§ Your objective
Copy nothing before the line containing "(justify left bottom))))))". Reproduce that line and all that follow, exactly, through the end of the records.

[Records shown]

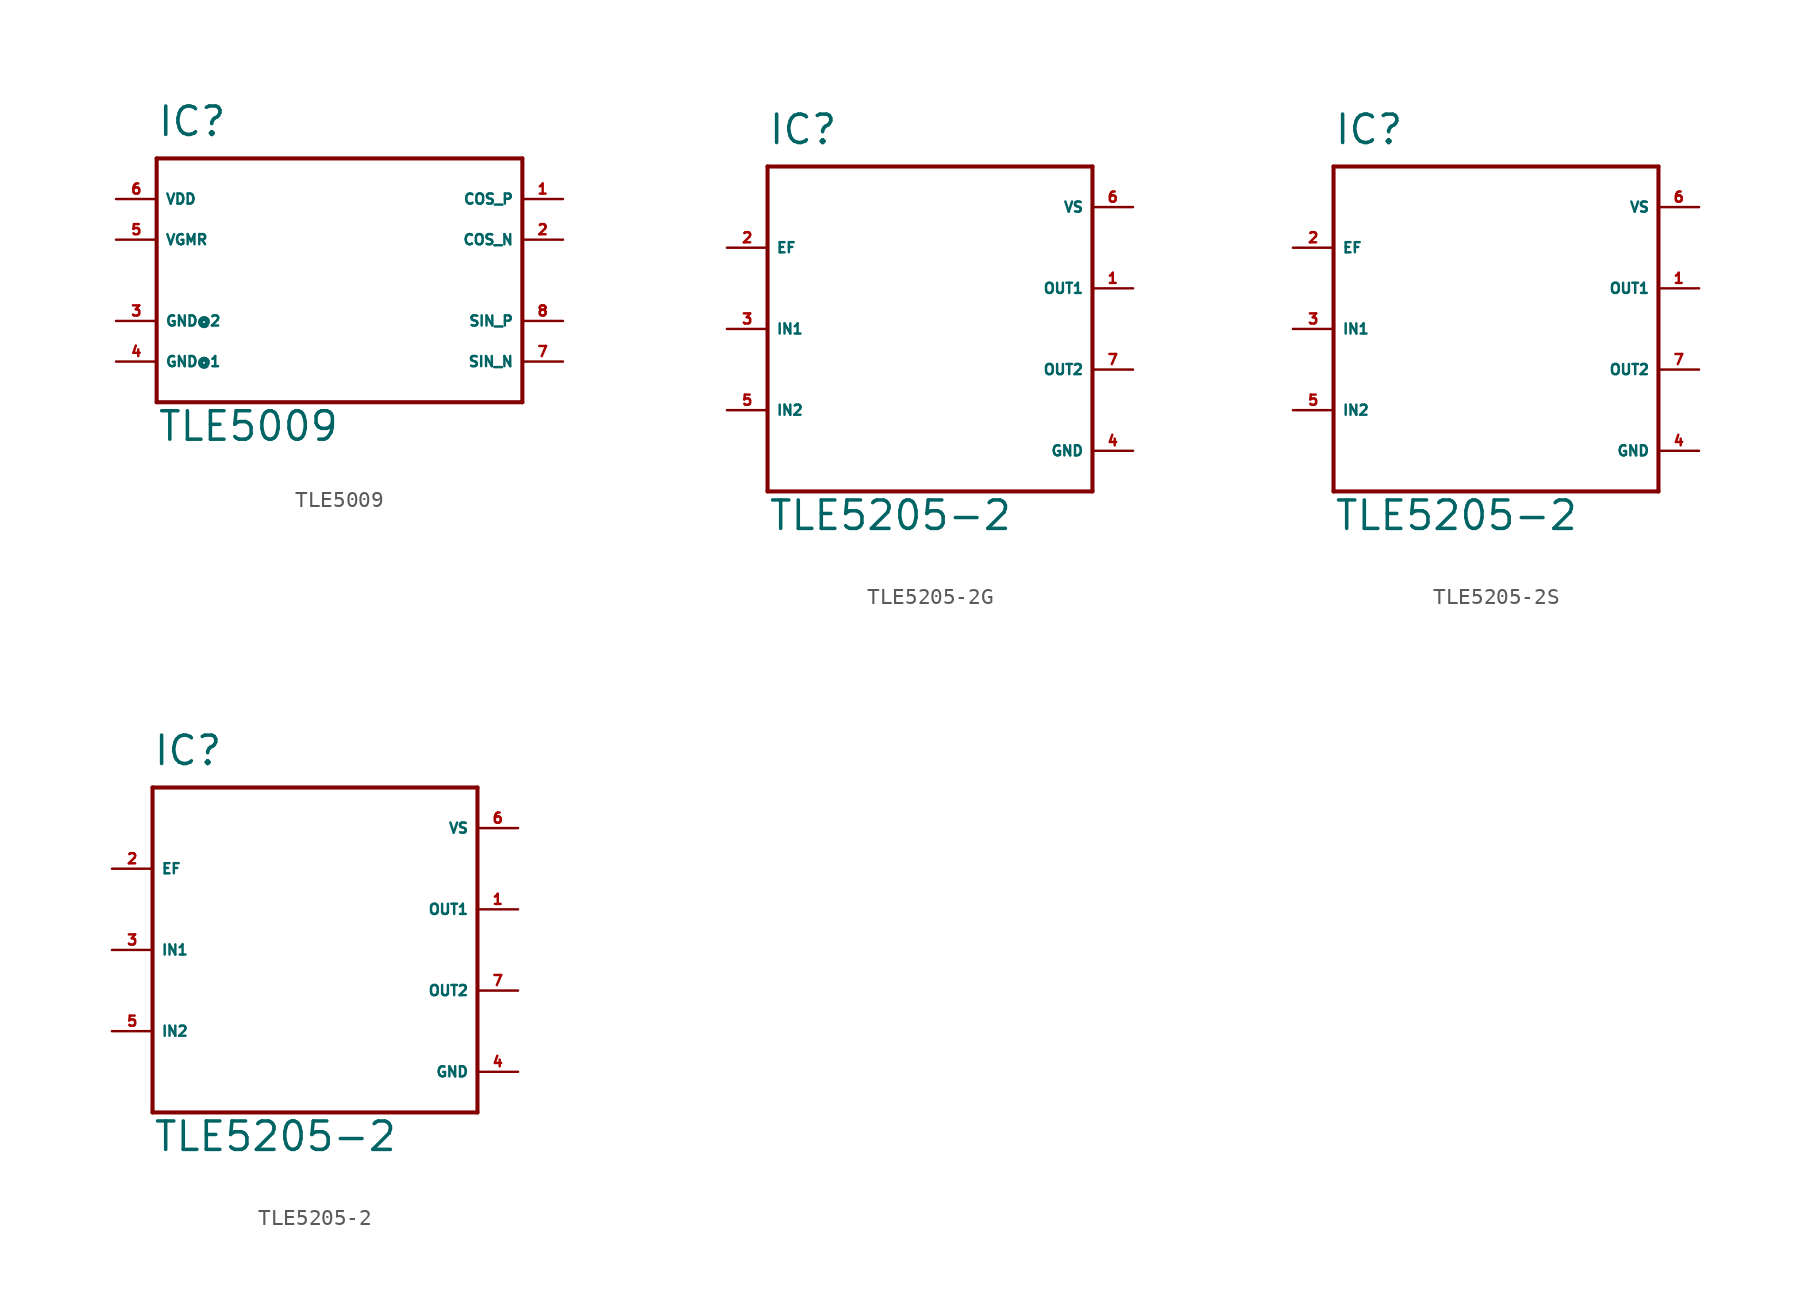
<source format=kicad_sym>
(kicad_symbol_lib
  (version 20220914)
  (generator Eagle2Kicad)
  (symbol "TLE5009"
    (property "Reference" "IC"
      (at -10.16 8.89 0)
      (effects (font (size 1.778 1.778) (thickness 0.22)) (justify left bottom)))
    (property "Value" "TLE5009"
      (at -10.16 -10.16 0)
      (effects (font (size 1.778 1.778) (thickness 0.22)) (justify left bottom)))
    (polyline
      (pts (xy -10.16 7.62) (xy 12.7 7.62))
      (stroke (width 0.254) (type default))
      (fill (type none)))
    (polyline
      (pts (xy 12.7 7.62) (xy 12.7 -7.62))
      (stroke (width 0.254) (type default))
      (fill (type none)))
    (polyline
      (pts (xy 12.7 -7.62) (xy -10.16 -7.62))
      (stroke (width 0.254) (type default))
      (fill (type none)))
    (polyline
      (pts (xy -10.16 -7.62) (xy -10.16 7.62))
      (stroke (width 0.254) (type default))
      (fill (type none)))
    (pin output line
      (at 15.24 5.08 180)
      (length 2.54)
      (name "COS_P" (effects (font (size 0.635 0.635) (thickness 0.08)) (justify left bottom)))
      (number "1" (effects (font (size 0.635 0.635) (thickness 0.08)) (justify left bottom))))
    (pin output line
      (at 15.24 2.54 180)
      (length 2.54)
      (name "COS_N" (effects (font (size 0.635 0.635) (thickness 0.08)) (justify left bottom)))
      (number "2" (effects (font (size 0.635 0.635) (thickness 0.08)) (justify left bottom))))
    (pin output line
      (at 15.24 -2.54 180)
      (length 2.54)
      (name "SIN_P" (effects (font (size 0.635 0.635) (thickness 0.08)) (justify left bottom)))
      (number "8" (effects (font (size 0.635 0.635) (thickness 0.08)) (justify left bottom))))
    (pin output line
      (at 15.24 -5.08 180)
      (length 2.54)
      (name "SIN_N" (effects (font (size 0.635 0.635) (thickness 0.08)) (justify left bottom)))
      (number "7" (effects (font (size 0.635 0.635) (thickness 0.08)) (justify left bottom))))
    (pin unspecified line
      (at -12.7 -5.08 0)
      (length 2.54)
      (name "GND@1" (effects (font (size 0.635 0.635) (thickness 0.08)) (justify left bottom)))
      (number "4" (effects (font (size 0.635 0.635) (thickness 0.08)) (justify left bottom))))
    (pin unspecified line
      (at -12.7 -2.54 0)
      (length 2.54)
      (name "GND@2" (effects (font (size 0.635 0.635) (thickness 0.08)) (justify left bottom)))
      (number "3" (effects (font (size 0.635 0.635) (thickness 0.08)) (justify left bottom))))
    (pin unspecified line
      (at -12.7 5.08 0)
      (length 2.54)
      (name "VDD" (effects (font (size 0.635 0.635) (thickness 0.08)) (justify left bottom)))
      (number "6" (effects (font (size 0.635 0.635) (thickness 0.08)) (justify left bottom))))
    (pin passive line
      (at -12.7 2.54 0)
      (length 2.54)
      (name "VGMR" (effects (font (size 0.635 0.635) (thickness 0.08)) (justify left bottom)))
      (number "5" (effects (font (size 0.635 0.635) (thickness 0.08)) (justify left bottom)))))
  (symbol "TLE5205-2G"
    (property "Reference" "IC"
      (at -10.16 11.43 0)
      (effects (font (size 1.778 1.778) (thickness 0.22)) (justify left bottom)))
    (property "Value" "TLE5205-2"
      (at -10.16 -12.7 0)
      (effects (font (size 1.778 1.778) (thickness 0.22)) (justify left bottom)))
    (polyline
      (pts (xy -10.16 10.16) (xy 10.16 10.16))
      (stroke (width 0.254) (type default))
      (fill (type none)))
    (polyline
      (pts (xy 10.16 10.16) (xy 10.16 -10.16))
      (stroke (width 0.254) (type default))
      (fill (type none)))
    (polyline
      (pts (xy 10.16 -10.16) (xy -10.16 -10.16))
      (stroke (width 0.254) (type default))
      (fill (type none)))
    (polyline
      (pts (xy -10.16 -10.16) (xy -10.16 10.16))
      (stroke (width 0.254) (type default))
      (fill (type none)))
    (pin open_collector line
      (at -12.7 5.08 0)
      (length 2.54)
      (name "EF" (effects (font (size 0.635 0.635) (thickness 0.08)) (justify left bottom)))
      (number "2" (effects (font (size 0.635 0.635) (thickness 0.08)) (justify left bottom))))
    (pin input line
      (at -12.7 0 0)
      (length 2.54)
      (name "IN1" (effects (font (size 0.635 0.635) (thickness 0.08)) (justify left bottom)))
      (number "3" (effects (font (size 0.635 0.635) (thickness 0.08)) (justify left bottom))))
    (pin input line
      (at -12.7 -5.08 0)
      (length 2.54)
      (name "IN2" (effects (font (size 0.635 0.635) (thickness 0.08)) (justify left bottom)))
      (number "5" (effects (font (size 0.635 0.635) (thickness 0.08)) (justify left bottom))))
    (pin output line
      (at 12.7 2.54 180)
      (length 2.54)
      (name "OUT1" (effects (font (size 0.635 0.635) (thickness 0.08)) (justify left bottom)))
      (number "1" (effects (font (size 0.635 0.635) (thickness 0.08)) (justify left bottom))))
    (pin output line
      (at 12.7 -2.54 180)
      (length 2.54)
      (name "OUT2" (effects (font (size 0.635 0.635) (thickness 0.08)) (justify left bottom)))
      (number "7" (effects (font (size 0.635 0.635) (thickness 0.08)) (justify left bottom))))
    (pin input line
      (at 12.7 7.62 180)
      (length 2.54)
      (name "VS" (effects (font (size 0.635 0.635) (thickness 0.08)) (justify left bottom)))
      (number "6" (effects (font (size 0.635 0.635) (thickness 0.08)) (justify left bottom))))
    (pin unspecified line
      (at 12.7 -7.62 180)
      (length 2.54)
      (name "GND" (effects (font (size 0.635 0.635) (thickness 0.08)) (justify left bottom)))
      (number "4" (effects (font (size 0.635 0.635) (thickness 0.08)) (justify left bottom)))))
  (symbol "TLE5205-2S"
    (property "Reference" "IC"
      (at -10.16 11.43 0)
      (effects (font (size 1.778 1.778) (thickness 0.22)) (justify left bottom)))
    (property "Value" "TLE5205-2"
      (at -10.16 -12.7 0)
      (effects (font (size 1.778 1.778) (thickness 0.22)) (justify left bottom)))
    (polyline
      (pts (xy -10.16 10.16) (xy 10.16 10.16))
      (stroke (width 0.254) (type default))
      (fill (type none)))
    (polyline
      (pts (xy 10.16 10.16) (xy 10.16 -10.16))
      (stroke (width 0.254) (type default))
      (fill (type none)))
    (polyline
      (pts (xy 10.16 -10.16) (xy -10.16 -10.16))
      (stroke (width 0.254) (type default))
      (fill (type none)))
    (polyline
      (pts (xy -10.16 -10.16) (xy -10.16 10.16))
      (stroke (width 0.254) (type default))
      (fill (type none)))
    (pin open_collector line
      (at -12.7 5.08 0)
      (length 2.54)
      (name "EF" (effects (font (size 0.635 0.635) (thickness 0.08)) (justify left bottom)))
      (number "2" (effects (font (size 0.635 0.635) (thickness 0.08)) (justify left bottom))))
    (pin input line
      (at -12.7 0 0)
      (length 2.54)
      (name "IN1" (effects (font (size 0.635 0.635) (thickness 0.08)) (justify left bottom)))
      (number "3" (effects (font (size 0.635 0.635) (thickness 0.08)) (justify left bottom))))
    (pin input line
      (at -12.7 -5.08 0)
      (length 2.54)
      (name "IN2" (effects (font (size 0.635 0.635) (thickness 0.08)) (justify left bottom)))
      (number "5" (effects (font (size 0.635 0.635) (thickness 0.08)) (justify left bottom))))
    (pin output line
      (at 12.7 2.54 180)
      (length 2.54)
      (name "OUT1" (effects (font (size 0.635 0.635) (thickness 0.08)) (justify left bottom)))
      (number "1" (effects (font (size 0.635 0.635) (thickness 0.08)) (justify left bottom))))
    (pin output line
      (at 12.7 -2.54 180)
      (length 2.54)
      (name "OUT2" (effects (font (size 0.635 0.635) (thickness 0.08)) (justify left bottom)))
      (number "7" (effects (font (size 0.635 0.635) (thickness 0.08)) (justify left bottom))))
    (pin input line
      (at 12.7 7.62 180)
      (length 2.54)
      (name "VS" (effects (font (size 0.635 0.635) (thickness 0.08)) (justify left bottom)))
      (number "6" (effects (font (size 0.635 0.635) (thickness 0.08)) (justify left bottom))))
    (pin unspecified line
      (at 12.7 -7.62 180)
      (length 2.54)
      (name "GND" (effects (font (size 0.635 0.635) (thickness 0.08)) (justify left bottom)))
      (number "4" (effects (font (size 0.635 0.635) (thickness 0.08)) (justify left bottom)))))
  (symbol "TLE5205-2"
    (property "Reference" "IC"
      (at -10.16 11.43 0)
      (effects (font (size 1.778 1.778) (thickness 0.22)) (justify left bottom)))
    (property "Value" "TLE5205-2"
      (at -10.16 -12.7 0)
      (effects (font (size 1.778 1.778) (thickness 0.22)) (justify left bottom)))
    (polyline
      (pts (xy -10.16 10.16) (xy 10.16 10.16))
      (stroke (width 0.254) (type default))
      (fill (type none)))
    (polyline
      (pts (xy 10.16 10.16) (xy 10.16 -10.16))
      (stroke (width 0.254) (type default))
      (fill (type none)))
    (polyline
      (pts (xy 10.16 -10.16) (xy -10.16 -10.16))
      (stroke (width 0.254) (type default))
      (fill (type none)))
    (polyline
      (pts (xy -10.16 -10.16) (xy -10.16 10.16))
      (stroke (width 0.254) (type default))
      (fill (type none)))
    (pin open_collector line
      (at -12.7 5.08 0)
      (length 2.54)
      (name "EF" (effects (font (size 0.635 0.635) (thickness 0.08)) (justify left bottom)))
      (number "2" (effects (font (size 0.635 0.635) (thickness 0.08)) (justify left bottom))))
    (pin input line
      (at -12.7 0 0)
      (length 2.54)
      (name "IN1" (effects (font (size 0.635 0.635) (thickness 0.08)) (justify left bottom)))
      (number "3" (effects (font (size 0.635 0.635) (thickness 0.08)) (justify left bottom))))
    (pin input line
      (at -12.7 -5.08 0)
      (length 2.54)
      (name "IN2" (effects (font (size 0.635 0.635) (thickness 0.08)) (justify left bottom)))
      (number "5" (effects (font (size 0.635 0.635) (thickness 0.08)) (justify left bottom))))
    (pin output line
      (at 12.7 2.54 180)
      (length 2.54)
      (name "OUT1" (effects (font (size 0.635 0.635) (thickness 0.08)) (justify left bottom)))
      (number "1" (effects (font (size 0.635 0.635) (thickness 0.08)) (justify left bottom))))
    (pin output line
      (at 12.7 -2.54 180)
      (length 2.54)
      (name "OUT2" (effects (font (size 0.635 0.635) (thickness 0.08)) (justify left bottom)))
      (number "7" (effects (font (size 0.635 0.635) (thickness 0.08)) (justify left bottom))))
    (pin input line
      (at 12.7 7.62 180)
      (length 2.54)
      (name "VS" (effects (font (size 0.635 0.635) (thickness 0.08)) (justify left bottom)))
      (number "6" (effects (font (size 0.635 0.635) (thickness 0.08)) (justify left bottom))))
    (pin unspecified line
      (at 12.7 -7.62 180)
      (length 2.54)
      (name "GND" (effects (font (size 0.635 0.635) (thickness 0.08)) (justify left bottom)))
      (number "4" (effects (font (size 0.635 0.635) (thickness 0.08)) (justify left bottom))))))
</source>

[/Records shown]

§ Answer for this exercise
      (number "4" (effects (font (size 0.635 0.635) (thickness 0.08)) (justify left bottom))))))
</source>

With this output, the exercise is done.